高谷:とても大きな可能性を感じています。市場の広がりはコンテンツ産業の活性化につながり、魅力的な作品が続々と生まれ、新しい技術の開発も進みます。また、テレビ番組のタイムシフト視聴も増えてくる。「定額・見放題・マルチデバイス視聴」が特色のSVODは、生活の中でより存在感を増していくと思っています。
MZ:タイムシフト視聴の浸透がさらに進むことで、変わる点はありますか。
高谷:コンテンツの価値がさらに多様化していくと思います。テレビ番組の接触率は増え、好きなアニメやドラマを一気見できるなど、ユーザーとコンテンツの関係はより密になります。それによって新たな広告価値も生まれるかもしれません。地上波・衛星放送のテレビ局、SVODといった発信しているのがどこかは関係なく、いかにいいコンテンツがあるかが重要になってきます。 制作者にとっても、リアルタイム視聴率を目的としない新しい挑戦ができます。
MZ:日本へのサービスの新規参入が相次いでいるのをみると、日本市場はSVODの事業者にとって大きい市場だと感じているのですが、どうでしょうか。
須田:日本のユーザーは他国と比較しても映像を視聴される時間が長く、テレビもいまだに影響力の高いメディアです。YouTubeやニコニコ動画が現在も盛り上がっているのは、日本人の映像好きが起因していると思っています。この点から、日本は海外の事業者から見ても魅力的な市場だと思われているのではないでしょうか。
より幅広い層に対応したコンテンツのラインナップへ
MZ:競合が増えることに関してはどう感じていますか。
須田:歓迎すべきことだと思います。まだインターネットにおける動画配信はニッチな市場なので、プレイヤーが増えることで、動画配信そのものや月額定額制のサービスが広く認知されていき、サービス利用者の総数が広がっていくことにつながると思うので。いずれは、BSやCSのように、地方にお住まいの方や高齢者の方にもどんどん使っていただけるようになってほしいですね。
MZ:他のサービスが来たことで、SVOD自体を知ってもらえるきっかけになるということですね。御社は2011年から日本でのサービス提供を始めていますが、提供するコンテンツに変化はありましたか。

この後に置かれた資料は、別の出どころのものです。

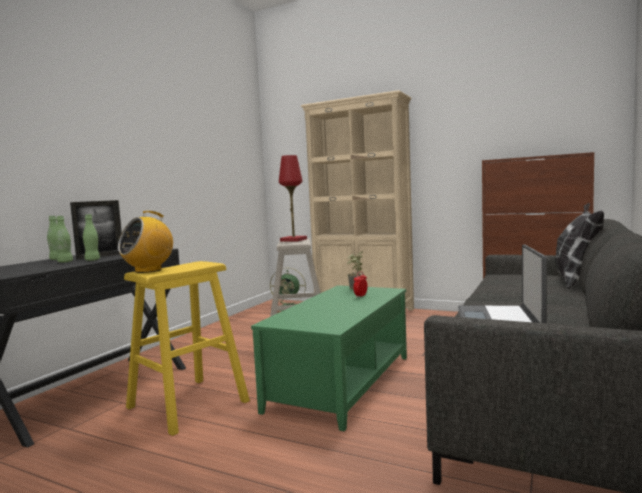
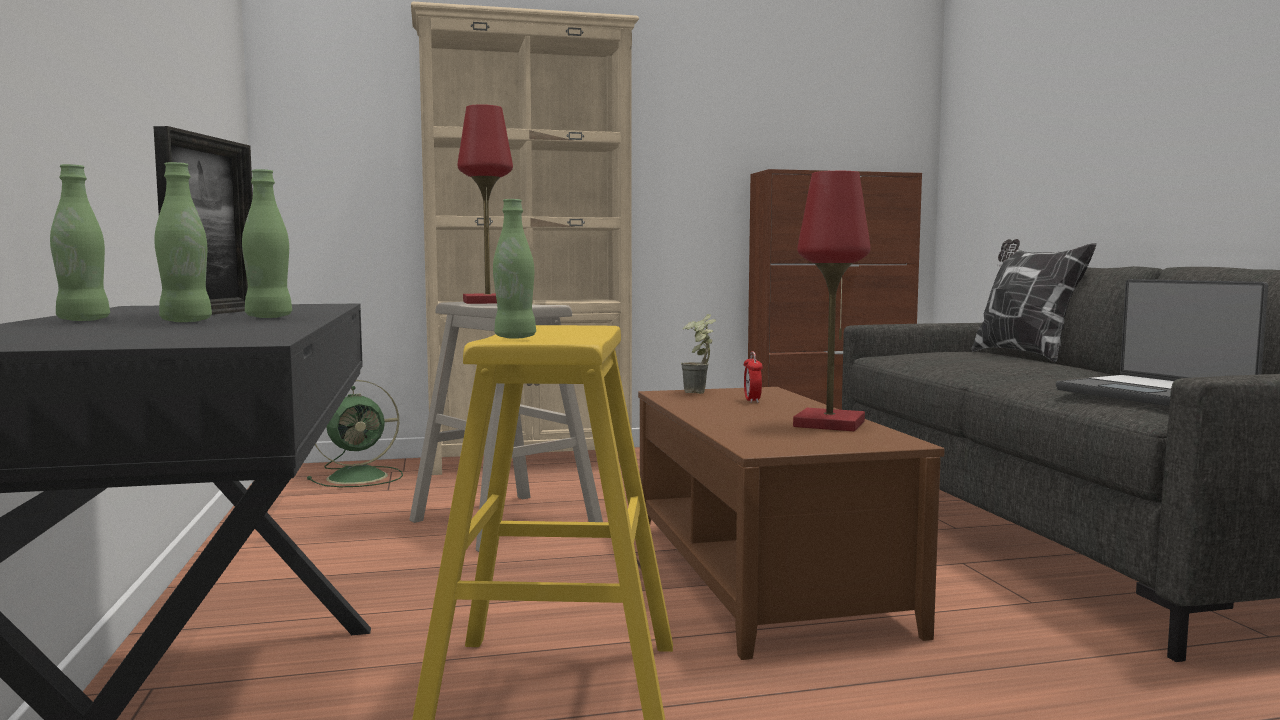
camera: 40 degrees left, 0 degrees up
radio [118,211,173,273] -> green bottle [493,199,536,339]
green coffee table [251,285,407,431] -> brown coffee table [638,387,945,660]
none -> red table lamp [793,171,871,431]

須田:Huluが日本市場に進出した2011年当初は、海外ドラマが好きなアーリーアダプター向けのサービスとして利用されていたように思います。5年目を迎える現在も海外ドラマの作品には注力していますが、加えて幅広いユーザーに視聴してもらえるラインナップを意識しています。
例えば、Huluは日本テレビグループの会社ですので配信に関する権利がクリアになったドラマやバラエティ、アニメ作品については同局の番組の放送終了直後から見逃し配信を行っています。また、NHKおよび民放各局様とも連携を進め、様々なジャンルのコンテンツを取り揃えるようにしています。